Extracted data section start
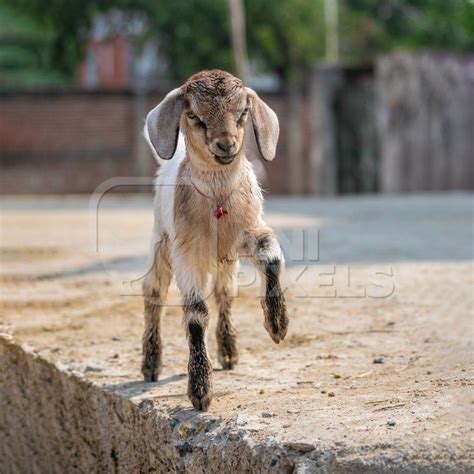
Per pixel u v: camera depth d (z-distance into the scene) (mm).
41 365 8031
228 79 6555
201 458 6062
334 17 36375
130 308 9797
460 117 25844
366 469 5242
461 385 6395
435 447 5246
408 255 12516
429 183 25719
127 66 42250
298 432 5695
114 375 7543
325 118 25844
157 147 6578
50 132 25984
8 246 14172
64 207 21516
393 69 25203
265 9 34562
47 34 37750
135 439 6836
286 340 8305
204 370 6453
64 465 7840
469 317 8672
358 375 7031
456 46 42094
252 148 17219
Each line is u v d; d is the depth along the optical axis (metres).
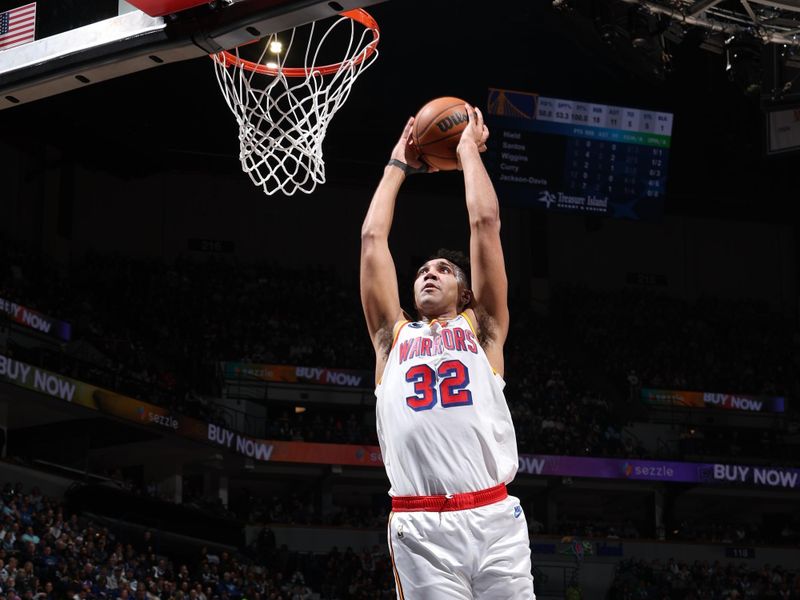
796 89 14.95
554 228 37.69
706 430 33.84
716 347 36.16
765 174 36.34
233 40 6.05
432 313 3.61
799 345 36.97
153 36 6.16
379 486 32.41
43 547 19.34
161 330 30.72
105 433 26.52
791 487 31.42
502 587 3.27
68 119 27.23
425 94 34.41
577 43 17.91
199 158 31.28
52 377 23.19
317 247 35.28
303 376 31.17
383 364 3.60
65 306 28.14
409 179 34.94
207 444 27.34
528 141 29.33
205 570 23.41
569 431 31.62
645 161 30.02
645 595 27.83
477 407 3.37
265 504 31.08
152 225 33.62
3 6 6.80
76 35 6.48
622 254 37.97
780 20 15.06
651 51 16.28
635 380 33.91
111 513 24.03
Extracted data section end
Exercise prompt | Only the lines from the one containing "554 228 37.69" through the last line of the records are to be set down, exactly as they appear.

Completed task |
554 228 37.69
706 430 33.84
716 347 36.16
765 174 36.34
233 40 6.05
432 313 3.61
799 345 36.97
153 36 6.16
379 486 32.41
43 547 19.34
161 330 30.72
105 433 26.52
791 487 31.42
502 587 3.27
68 119 27.23
425 94 34.41
577 43 17.91
199 158 31.28
52 377 23.19
317 247 35.28
303 376 31.17
383 364 3.60
65 306 28.14
409 179 34.94
207 444 27.34
528 141 29.33
205 570 23.41
569 431 31.62
645 161 30.02
645 595 27.83
477 407 3.37
265 504 31.08
152 225 33.62
3 6 6.80
76 35 6.48
622 254 37.97
780 20 15.06
651 51 16.28
635 380 33.91
111 513 24.03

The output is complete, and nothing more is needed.